Bloomberg: “Google must prove it can monetize AI beyond ads, and Hassabis needs one of his moonshots to finally become a viable business. His track record till now is sobering. For all the prestige of AlphaFold, the protein- structure predictor that’s accelerating the work of 3 million scientists, it has yet to produce any FDA-approved drugs. But if Google’s new glasses work and sell thanks in part to world models, that could put the company in the lead to find a killer app for AI. It will also determine whether Hassabis remains one of Google’s most decorated scientists, or becomes the architect of its next era.”
SaaStr: “The rise of agentic workflows has caused token consumption per task to jump 10x-100x since December 2023. Models like o3, DeepSeek R1, and Grok 4 introduced multi-step reasoning processes that generate massive reasoning outputs — and you pay for every token. One analysis found that when comparing the same coding task, an aggressive reasoning model generated 603 tokens where a simpler model generated 60 — a 10x cost jump for identical results, purely due to token bloat. Read that again.
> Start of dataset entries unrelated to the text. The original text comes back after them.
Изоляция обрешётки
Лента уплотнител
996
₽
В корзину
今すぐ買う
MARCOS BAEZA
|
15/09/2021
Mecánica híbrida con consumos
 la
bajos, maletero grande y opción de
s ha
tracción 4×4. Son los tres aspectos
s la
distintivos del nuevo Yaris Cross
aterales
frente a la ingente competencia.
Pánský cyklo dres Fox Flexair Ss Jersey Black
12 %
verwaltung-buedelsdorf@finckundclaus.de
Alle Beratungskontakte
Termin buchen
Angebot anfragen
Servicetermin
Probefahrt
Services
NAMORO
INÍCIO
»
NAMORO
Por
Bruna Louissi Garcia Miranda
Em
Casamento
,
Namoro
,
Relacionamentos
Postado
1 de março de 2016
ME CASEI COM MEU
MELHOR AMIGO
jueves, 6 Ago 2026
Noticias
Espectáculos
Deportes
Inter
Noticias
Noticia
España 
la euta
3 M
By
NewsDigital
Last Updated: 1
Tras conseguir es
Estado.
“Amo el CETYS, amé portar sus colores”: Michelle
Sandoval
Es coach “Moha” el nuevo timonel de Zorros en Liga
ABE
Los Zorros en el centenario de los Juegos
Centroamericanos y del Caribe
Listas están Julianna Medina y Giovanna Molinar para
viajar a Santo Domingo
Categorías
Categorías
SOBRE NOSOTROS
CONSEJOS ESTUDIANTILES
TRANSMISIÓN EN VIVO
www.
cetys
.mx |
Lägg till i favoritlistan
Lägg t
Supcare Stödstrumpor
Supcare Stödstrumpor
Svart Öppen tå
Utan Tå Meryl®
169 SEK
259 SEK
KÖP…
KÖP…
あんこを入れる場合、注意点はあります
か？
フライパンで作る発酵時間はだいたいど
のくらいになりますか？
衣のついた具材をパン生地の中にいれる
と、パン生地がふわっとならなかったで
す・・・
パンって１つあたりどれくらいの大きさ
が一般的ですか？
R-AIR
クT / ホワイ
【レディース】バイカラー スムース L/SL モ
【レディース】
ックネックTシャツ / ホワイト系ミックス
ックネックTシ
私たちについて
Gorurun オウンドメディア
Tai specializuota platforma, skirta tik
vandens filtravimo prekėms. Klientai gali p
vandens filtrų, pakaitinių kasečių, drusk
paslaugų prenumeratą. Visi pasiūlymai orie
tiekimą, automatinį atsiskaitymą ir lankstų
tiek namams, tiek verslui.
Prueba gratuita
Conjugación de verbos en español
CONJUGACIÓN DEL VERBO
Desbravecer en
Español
Per-token costs are falling. But total costs per task are rising. This is the treadmill problem. As a B2B startup, you’re constantly pressured to deliver better results. Better results require better models. Better models require more reasoning tokens. And reasoning tokens are expensive.”
Neuroscience News: “New theoretical framework argues that the long-standing split between computational functionalism and biological naturalism misses how real brains actually compute. The authors propose “biological computationalism,” the idea that neural computation is inseparable from the brain’s physical, hybrid, and energy-constrained dynamics rather than an abstract algorithm running on hardware. In this view, discrete neural events and continuous physical processes form a tightly coupled system that cannot be reduced to symbolic information processing. The theory suggests that digital AI, despite its capabilities, may not recreate the essential computational style that gives rise to conscious experience. Instead, truly mind-like cognition may require building systems whose computation emerges from physical dynamics similar to those found in biological brains.” WSJ: “More than 800 million people interact with ChatGPT alone every week, and some discover consciousness-like behaviors in contexts developers never anticipated. The question whether we’re building conscious machines is scientifically tractable. Major theories of consciousness make testable predictions, and leading researchers are developing methods to probe these questions rigorously. These technologies are advancing faster than our understanding of them. We need the intellectual seriousness to treat this as an empirical question, not something we can settle with dogma.”
Pushmeet Kohli: “What I see happening is a shift in how scientists spend their time. Scientists have always played dual roles—thinking about what problem needs solving, and then figuring out how to solve it. With AI helping more on the “how” part, scientists will have more freedom to focus on the “what,” or which questions are actually worth asking. AI can accelerate finding solutions, sometimes quite autonomously, but determining which problems deserve attention remains fundamentally human. Co-scientist is designed with this partnership in mind. It’s a multi-agent system built with Gemini 2.0 that acts as a virtual collaborator: identifying research gaps, generating hypotheses, and suggesting experimental approaches. Recently, Imperial College researchers used it while studying how certain viruses hijack bacteria, which opened up new directions for tackling antimicrobial resistance. But the human scientists designed the validation experiments and grasped the significance for global health.”